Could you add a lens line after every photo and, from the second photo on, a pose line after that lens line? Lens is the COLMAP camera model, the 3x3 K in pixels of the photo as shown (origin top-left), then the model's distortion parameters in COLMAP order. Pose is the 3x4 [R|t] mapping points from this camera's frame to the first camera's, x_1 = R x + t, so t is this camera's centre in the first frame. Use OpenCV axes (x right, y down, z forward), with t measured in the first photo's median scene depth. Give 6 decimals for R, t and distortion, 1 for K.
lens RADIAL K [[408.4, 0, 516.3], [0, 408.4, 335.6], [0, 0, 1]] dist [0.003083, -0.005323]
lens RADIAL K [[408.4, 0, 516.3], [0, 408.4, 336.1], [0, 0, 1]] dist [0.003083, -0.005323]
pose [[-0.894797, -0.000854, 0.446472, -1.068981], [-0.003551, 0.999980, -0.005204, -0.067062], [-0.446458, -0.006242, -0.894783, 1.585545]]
---
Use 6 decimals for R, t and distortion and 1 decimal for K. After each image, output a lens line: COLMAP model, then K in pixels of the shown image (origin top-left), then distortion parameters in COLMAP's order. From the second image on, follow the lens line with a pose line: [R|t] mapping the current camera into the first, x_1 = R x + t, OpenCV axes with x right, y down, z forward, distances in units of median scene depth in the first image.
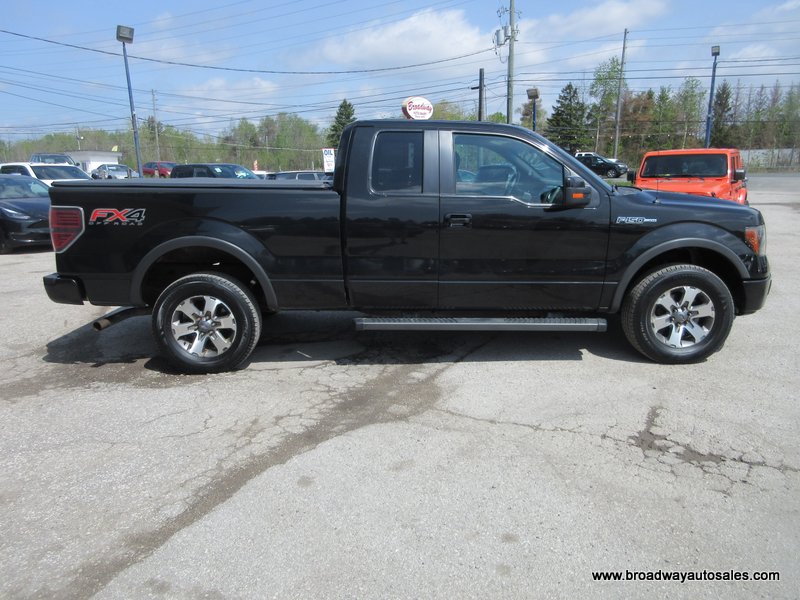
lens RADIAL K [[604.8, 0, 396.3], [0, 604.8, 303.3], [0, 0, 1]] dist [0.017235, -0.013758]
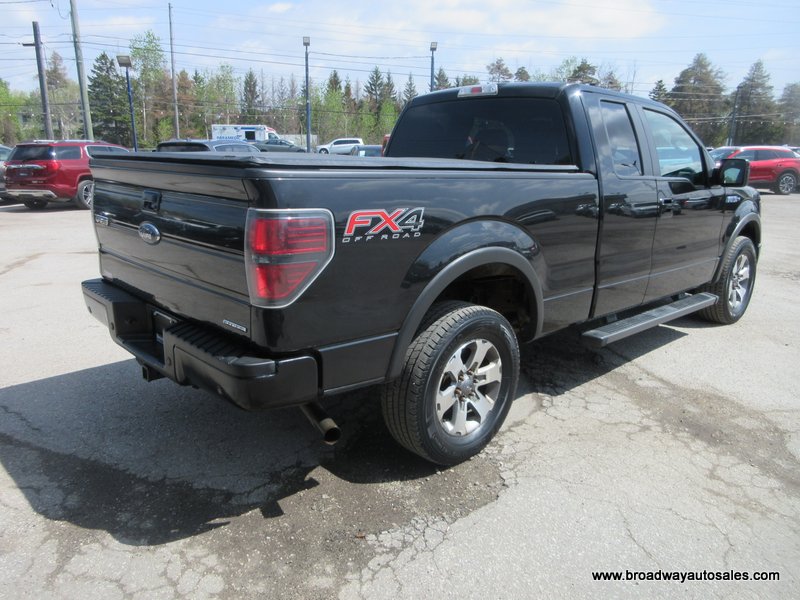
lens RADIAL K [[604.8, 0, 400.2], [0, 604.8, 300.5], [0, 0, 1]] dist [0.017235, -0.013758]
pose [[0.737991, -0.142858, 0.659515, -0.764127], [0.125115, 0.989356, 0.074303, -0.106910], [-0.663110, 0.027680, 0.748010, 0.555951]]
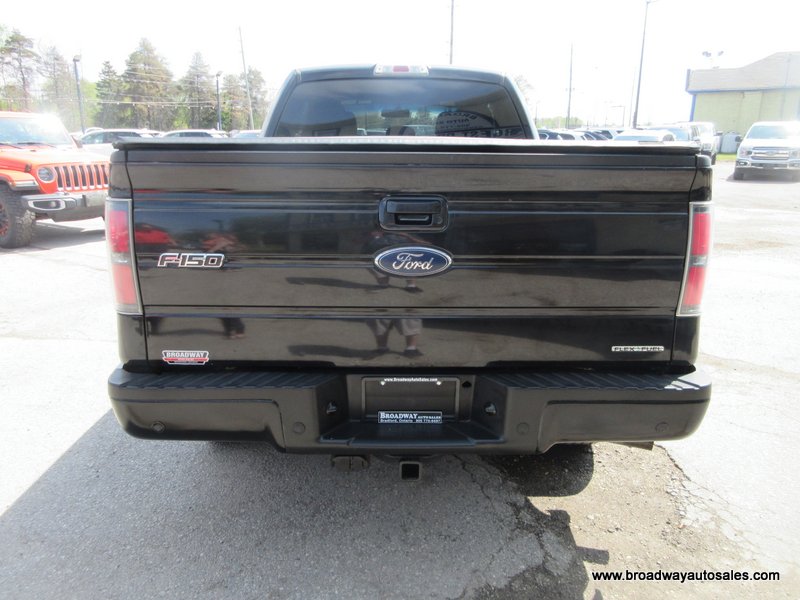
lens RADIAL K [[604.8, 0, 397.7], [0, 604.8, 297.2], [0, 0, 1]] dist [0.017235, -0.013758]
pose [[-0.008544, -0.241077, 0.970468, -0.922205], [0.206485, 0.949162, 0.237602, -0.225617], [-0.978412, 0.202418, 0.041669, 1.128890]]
==
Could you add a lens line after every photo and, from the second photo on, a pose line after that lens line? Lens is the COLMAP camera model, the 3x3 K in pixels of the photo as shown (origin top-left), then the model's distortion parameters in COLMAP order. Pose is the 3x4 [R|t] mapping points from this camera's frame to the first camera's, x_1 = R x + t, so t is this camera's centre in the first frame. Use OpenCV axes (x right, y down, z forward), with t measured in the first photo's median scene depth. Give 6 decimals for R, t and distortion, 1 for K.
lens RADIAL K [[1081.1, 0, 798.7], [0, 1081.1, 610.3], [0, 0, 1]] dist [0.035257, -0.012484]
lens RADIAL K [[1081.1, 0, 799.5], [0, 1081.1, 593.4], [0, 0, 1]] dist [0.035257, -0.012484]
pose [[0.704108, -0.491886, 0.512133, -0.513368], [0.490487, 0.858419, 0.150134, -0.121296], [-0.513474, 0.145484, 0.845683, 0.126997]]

:: What you will do ::
Reproduce the lines of the records above word for word, starting at the line that contains "Use 6 decimals" and ending at the line that contains "300.5], [0, 0, 1]] dist [0.017235, -0.013758]", both included. Leave the pictures out of your answer.

:: Solved problem ::
Use 6 decimals for R, t and distortion and 1 decimal for K. After each image, output a lens line: COLMAP model, then K in pixels of the shown image (origin top-left), then distortion parameters in COLMAP's order. From the second image on, follow the lens line with a pose line: [R|t] mapping the current camera into the first, x_1 = R x + t, OpenCV axes with x right, y down, z forward, distances in units of median scene depth in the first image.
lens RADIAL K [[604.8, 0, 396.3], [0, 604.8, 303.3], [0, 0, 1]] dist [0.017235, -0.013758]
lens RADIAL K [[604.8, 0, 400.2], [0, 604.8, 300.5], [0, 0, 1]] dist [0.017235, -0.013758]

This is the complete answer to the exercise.